Sultan Najamudin juga menekankan bahwa kehadiran Presiden Prabowo memastikan komitmen negara. Pemerintah yang dipimpinnya berkomitmen menghadirkan harapan, berbagi kebahagiaan, serta turut merasakan kesedihan masyarakat yang menjadi korban banjir pada Hari Raya Idulfitri. Pesan ini sangat penting untuk memberikan ketenangan dan kepercayaan kepada warga terdampak.

Banjir bandang yang melanda Sumatera pada Desember tahun lalu meninggalkan duka mendalam dan kerugian besar bagi banyak masyarakat. Banyak warga kehilangan tempat tinggal, harta benda, bahkan anggota keluarga. Oleh karena itu, upaya pemulihan pasca-bencana menjadi prioritas utama bagi pemerintah.

Sultan B Najamudin menyampaikan terima kasih atas konsistensi pemerintah dalam memulihkan daerah terdampak. Ia melihat bahwa upaya rekonstruksi infrastruktur terus diupayakan oleh pemerintah pusat. Dukungan tambahan anggaran juga diberikan kepada pemerintah daerah yang terdampak bencana untuk mempercepat proses pemulihan.

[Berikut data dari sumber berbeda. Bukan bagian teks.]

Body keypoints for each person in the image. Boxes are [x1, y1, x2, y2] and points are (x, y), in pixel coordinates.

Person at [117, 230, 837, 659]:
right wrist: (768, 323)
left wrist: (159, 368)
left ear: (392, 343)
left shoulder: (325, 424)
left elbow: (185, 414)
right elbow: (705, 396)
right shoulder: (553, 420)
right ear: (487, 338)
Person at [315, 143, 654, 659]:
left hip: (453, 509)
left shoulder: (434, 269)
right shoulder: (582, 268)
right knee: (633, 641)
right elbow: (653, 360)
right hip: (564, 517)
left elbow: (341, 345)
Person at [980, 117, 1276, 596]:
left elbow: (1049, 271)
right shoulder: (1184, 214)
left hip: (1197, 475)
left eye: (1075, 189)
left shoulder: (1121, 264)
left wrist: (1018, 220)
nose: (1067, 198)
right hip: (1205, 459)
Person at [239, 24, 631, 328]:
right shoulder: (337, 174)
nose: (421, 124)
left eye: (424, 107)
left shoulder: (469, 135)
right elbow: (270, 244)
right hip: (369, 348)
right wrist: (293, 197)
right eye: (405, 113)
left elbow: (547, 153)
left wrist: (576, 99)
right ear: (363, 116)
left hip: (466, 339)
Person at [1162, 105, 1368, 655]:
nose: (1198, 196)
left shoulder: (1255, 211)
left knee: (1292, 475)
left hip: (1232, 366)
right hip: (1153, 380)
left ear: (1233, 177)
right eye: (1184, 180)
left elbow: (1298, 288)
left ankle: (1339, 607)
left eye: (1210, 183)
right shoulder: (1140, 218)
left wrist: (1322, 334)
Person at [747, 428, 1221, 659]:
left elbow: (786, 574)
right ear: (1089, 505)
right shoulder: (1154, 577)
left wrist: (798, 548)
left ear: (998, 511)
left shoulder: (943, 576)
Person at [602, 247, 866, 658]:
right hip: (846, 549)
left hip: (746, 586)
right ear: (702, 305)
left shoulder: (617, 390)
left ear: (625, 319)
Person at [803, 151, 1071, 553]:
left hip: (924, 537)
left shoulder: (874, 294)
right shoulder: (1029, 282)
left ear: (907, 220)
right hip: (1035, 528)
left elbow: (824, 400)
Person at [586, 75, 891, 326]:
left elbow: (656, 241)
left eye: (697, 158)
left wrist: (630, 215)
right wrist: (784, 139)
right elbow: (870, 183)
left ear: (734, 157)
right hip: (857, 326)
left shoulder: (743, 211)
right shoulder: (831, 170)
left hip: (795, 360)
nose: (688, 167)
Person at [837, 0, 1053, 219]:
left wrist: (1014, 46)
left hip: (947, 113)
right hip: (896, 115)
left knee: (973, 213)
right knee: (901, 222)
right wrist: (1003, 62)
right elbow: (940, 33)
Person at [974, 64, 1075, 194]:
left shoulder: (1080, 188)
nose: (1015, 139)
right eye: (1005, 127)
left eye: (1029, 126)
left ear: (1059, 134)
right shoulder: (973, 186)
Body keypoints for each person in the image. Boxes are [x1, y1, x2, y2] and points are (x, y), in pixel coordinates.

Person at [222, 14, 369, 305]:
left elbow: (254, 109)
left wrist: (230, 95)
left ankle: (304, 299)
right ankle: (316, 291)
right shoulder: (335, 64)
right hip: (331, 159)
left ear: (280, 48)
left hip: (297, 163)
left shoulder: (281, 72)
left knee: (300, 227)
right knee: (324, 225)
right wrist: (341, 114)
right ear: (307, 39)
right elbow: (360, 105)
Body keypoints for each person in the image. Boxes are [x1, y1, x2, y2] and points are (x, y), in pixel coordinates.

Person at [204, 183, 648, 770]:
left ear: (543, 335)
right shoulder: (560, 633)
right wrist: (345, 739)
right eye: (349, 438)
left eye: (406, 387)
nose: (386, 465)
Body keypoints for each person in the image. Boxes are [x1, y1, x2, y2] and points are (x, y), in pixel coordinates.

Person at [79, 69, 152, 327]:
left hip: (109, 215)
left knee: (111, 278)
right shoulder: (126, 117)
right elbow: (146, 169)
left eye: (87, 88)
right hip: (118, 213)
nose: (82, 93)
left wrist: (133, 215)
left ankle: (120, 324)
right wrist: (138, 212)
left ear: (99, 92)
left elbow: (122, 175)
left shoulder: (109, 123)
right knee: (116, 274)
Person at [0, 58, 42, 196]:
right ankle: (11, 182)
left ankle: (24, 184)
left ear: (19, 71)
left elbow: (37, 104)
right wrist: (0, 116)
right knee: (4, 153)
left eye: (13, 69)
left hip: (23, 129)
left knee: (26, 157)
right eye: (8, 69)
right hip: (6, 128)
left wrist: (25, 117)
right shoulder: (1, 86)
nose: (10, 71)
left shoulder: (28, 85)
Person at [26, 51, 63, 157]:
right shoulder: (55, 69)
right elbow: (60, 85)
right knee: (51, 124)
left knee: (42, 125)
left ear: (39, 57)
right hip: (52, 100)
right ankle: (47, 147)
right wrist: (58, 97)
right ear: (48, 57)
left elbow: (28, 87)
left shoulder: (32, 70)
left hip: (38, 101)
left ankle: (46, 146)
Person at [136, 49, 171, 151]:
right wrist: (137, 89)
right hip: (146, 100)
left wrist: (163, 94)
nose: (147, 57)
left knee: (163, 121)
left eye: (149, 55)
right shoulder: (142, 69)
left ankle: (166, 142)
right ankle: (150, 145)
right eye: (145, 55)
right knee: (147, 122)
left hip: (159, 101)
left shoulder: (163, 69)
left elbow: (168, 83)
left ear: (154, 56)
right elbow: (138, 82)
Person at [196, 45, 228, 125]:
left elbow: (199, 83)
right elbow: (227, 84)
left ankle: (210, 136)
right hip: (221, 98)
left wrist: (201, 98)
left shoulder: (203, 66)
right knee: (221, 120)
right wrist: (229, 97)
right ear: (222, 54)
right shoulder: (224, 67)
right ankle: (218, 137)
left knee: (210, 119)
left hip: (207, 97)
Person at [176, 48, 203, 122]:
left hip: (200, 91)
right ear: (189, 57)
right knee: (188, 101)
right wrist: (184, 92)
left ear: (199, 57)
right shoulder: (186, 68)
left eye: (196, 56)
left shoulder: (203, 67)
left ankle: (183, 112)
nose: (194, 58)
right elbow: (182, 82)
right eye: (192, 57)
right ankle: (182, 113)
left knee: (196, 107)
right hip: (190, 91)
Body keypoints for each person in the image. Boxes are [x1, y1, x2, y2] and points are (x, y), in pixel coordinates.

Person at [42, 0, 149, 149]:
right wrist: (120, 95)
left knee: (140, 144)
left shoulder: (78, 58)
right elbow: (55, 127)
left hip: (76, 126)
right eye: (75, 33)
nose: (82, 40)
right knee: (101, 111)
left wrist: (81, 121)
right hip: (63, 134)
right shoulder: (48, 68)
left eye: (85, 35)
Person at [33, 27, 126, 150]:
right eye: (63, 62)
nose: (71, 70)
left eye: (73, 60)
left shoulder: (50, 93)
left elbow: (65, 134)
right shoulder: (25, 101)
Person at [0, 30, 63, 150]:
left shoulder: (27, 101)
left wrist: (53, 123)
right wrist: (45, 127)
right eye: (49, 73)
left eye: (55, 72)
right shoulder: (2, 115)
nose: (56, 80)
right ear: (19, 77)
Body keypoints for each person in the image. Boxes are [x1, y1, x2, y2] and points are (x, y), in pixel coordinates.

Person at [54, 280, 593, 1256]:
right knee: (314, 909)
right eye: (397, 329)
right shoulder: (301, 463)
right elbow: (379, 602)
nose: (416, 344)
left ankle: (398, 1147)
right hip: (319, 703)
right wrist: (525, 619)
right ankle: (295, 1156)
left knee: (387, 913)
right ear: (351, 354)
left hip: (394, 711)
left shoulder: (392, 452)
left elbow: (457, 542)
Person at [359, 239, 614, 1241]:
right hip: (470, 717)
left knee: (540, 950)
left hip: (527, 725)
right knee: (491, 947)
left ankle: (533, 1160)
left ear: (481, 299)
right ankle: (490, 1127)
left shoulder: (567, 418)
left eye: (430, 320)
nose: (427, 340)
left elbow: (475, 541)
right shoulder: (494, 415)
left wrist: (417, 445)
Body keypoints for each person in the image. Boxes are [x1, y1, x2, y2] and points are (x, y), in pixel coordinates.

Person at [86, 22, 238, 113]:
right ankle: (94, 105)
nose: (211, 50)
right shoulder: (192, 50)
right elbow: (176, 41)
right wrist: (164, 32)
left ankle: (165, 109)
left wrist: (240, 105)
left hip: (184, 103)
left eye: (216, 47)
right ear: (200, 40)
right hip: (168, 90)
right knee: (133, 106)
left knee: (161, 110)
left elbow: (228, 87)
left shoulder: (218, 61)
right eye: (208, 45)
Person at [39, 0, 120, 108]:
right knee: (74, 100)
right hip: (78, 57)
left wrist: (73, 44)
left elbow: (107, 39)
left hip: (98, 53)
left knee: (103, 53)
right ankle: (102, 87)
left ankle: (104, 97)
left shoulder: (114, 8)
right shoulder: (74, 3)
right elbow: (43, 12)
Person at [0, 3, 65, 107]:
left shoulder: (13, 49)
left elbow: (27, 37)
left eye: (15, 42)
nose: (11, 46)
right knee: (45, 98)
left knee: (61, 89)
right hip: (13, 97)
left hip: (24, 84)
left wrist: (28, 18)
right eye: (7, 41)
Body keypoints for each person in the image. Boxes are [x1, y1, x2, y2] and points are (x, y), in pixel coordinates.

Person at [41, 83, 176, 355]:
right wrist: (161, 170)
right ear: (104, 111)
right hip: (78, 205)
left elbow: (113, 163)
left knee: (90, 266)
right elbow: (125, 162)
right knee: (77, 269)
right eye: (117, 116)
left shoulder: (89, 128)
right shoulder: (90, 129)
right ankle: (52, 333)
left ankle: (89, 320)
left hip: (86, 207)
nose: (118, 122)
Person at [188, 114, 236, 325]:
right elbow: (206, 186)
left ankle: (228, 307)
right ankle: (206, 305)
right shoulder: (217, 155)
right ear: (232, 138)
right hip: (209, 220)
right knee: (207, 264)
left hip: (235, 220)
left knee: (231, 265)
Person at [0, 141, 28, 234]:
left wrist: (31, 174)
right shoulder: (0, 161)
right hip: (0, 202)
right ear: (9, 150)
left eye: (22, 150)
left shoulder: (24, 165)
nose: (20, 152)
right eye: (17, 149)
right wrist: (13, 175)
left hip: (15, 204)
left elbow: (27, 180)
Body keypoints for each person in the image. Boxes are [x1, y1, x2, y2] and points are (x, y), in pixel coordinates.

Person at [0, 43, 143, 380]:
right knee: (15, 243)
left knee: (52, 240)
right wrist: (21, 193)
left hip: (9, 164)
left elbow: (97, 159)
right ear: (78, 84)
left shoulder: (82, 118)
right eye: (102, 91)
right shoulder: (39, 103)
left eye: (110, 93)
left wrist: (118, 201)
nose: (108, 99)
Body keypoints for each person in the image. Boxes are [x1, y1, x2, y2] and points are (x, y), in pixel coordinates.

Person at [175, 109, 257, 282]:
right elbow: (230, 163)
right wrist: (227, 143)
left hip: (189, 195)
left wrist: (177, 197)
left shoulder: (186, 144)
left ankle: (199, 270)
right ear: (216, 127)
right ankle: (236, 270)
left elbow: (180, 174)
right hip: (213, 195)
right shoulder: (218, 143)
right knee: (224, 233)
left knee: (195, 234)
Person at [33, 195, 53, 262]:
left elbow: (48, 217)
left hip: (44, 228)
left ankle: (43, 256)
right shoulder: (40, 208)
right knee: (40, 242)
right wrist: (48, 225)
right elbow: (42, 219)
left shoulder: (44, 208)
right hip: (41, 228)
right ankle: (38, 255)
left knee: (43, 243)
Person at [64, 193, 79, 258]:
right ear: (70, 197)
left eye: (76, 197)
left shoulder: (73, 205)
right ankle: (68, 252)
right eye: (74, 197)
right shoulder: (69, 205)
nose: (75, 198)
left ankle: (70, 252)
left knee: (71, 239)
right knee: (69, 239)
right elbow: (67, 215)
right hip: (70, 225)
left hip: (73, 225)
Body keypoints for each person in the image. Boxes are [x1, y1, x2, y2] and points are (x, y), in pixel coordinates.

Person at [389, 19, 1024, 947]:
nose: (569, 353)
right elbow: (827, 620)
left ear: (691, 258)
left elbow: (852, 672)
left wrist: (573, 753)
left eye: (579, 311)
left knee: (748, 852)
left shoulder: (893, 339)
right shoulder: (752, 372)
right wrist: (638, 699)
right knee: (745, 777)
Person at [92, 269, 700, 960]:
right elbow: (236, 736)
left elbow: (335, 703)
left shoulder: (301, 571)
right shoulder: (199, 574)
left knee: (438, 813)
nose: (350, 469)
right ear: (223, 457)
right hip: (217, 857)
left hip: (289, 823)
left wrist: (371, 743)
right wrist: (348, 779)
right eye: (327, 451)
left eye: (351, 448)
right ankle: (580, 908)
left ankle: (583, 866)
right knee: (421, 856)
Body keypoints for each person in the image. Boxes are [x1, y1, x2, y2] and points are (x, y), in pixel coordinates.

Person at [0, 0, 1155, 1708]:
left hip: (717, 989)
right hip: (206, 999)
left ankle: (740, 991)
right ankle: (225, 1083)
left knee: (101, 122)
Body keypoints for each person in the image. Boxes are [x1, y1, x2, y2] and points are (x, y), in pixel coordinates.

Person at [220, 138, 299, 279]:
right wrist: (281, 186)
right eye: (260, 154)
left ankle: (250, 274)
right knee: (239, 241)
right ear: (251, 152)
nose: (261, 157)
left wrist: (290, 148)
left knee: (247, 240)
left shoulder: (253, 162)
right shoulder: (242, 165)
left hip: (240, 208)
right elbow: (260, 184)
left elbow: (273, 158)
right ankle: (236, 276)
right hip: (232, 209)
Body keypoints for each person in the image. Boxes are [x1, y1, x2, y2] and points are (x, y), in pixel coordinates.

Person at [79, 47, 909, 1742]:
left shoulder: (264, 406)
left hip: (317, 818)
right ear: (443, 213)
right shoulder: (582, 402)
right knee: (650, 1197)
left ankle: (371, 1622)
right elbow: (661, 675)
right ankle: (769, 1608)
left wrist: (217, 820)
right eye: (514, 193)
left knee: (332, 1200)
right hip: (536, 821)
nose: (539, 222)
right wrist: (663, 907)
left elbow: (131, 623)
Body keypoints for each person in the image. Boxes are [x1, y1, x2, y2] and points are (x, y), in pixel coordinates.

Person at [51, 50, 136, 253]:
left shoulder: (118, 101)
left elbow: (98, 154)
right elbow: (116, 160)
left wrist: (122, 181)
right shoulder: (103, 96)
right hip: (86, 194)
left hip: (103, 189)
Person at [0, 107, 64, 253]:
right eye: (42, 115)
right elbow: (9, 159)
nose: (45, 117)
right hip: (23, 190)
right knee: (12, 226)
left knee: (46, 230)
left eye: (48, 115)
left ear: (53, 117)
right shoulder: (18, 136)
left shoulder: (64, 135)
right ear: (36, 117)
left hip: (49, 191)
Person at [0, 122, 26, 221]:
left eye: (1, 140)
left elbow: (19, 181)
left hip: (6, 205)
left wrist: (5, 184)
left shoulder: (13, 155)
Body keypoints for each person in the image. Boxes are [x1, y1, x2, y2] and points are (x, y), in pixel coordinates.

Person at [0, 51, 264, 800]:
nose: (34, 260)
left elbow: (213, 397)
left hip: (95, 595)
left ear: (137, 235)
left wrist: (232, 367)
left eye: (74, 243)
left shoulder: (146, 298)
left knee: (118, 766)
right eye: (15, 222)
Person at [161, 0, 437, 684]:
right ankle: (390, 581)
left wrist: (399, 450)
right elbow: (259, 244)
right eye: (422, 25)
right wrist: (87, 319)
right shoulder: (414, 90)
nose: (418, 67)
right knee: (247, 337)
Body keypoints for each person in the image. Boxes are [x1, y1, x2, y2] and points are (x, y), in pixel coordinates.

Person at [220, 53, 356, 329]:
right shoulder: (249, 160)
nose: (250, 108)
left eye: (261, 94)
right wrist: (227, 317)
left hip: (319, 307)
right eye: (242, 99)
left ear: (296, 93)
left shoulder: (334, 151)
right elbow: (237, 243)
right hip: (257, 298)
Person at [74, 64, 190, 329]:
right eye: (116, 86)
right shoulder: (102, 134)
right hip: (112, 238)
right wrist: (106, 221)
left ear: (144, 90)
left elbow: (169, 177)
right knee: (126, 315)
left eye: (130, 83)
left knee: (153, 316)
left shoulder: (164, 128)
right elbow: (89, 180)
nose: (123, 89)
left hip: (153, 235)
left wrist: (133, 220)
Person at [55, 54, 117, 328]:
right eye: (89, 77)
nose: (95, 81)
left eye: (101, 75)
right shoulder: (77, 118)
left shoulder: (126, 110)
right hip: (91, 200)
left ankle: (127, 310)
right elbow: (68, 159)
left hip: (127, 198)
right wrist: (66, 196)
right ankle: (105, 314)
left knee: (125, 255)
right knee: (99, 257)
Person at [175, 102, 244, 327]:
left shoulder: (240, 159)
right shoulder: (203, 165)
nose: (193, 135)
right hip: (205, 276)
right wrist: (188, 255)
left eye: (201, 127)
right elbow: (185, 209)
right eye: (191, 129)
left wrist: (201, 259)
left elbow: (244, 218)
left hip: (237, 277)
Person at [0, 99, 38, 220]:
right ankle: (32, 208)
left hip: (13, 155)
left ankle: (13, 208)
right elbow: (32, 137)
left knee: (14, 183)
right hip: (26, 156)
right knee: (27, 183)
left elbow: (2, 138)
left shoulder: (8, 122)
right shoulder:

Langkah-langkah konkret ini menunjukkan keseriusan pemerintah dalam membantu korban bencana. Dengan adanya dukungan penuh dari pusat, diharapkan proses rehabilitasi dan rekonstruksi dapat berjalan lancar. Hal ini penting agar masyarakat dapat segera kembali beraktivitas normal dan membangun kembali kehidupan mereka.

Presiden Ke-8 RI, Prabowo Subianto, tiba di Masjid Darussalam sekitar pukul 07.20 WIB. Beliau mengenakan baju koko putih, celana hitam, dan peci hitam, menunjukkan kesederhanaan dalam penampilannya. Momen shalat Idul Fitri bersama warga ini disiarkan langsung oleh Sekretariat Presiden, memungkinkan masyarakat luas menyaksikan langsung kepedulian Presiden.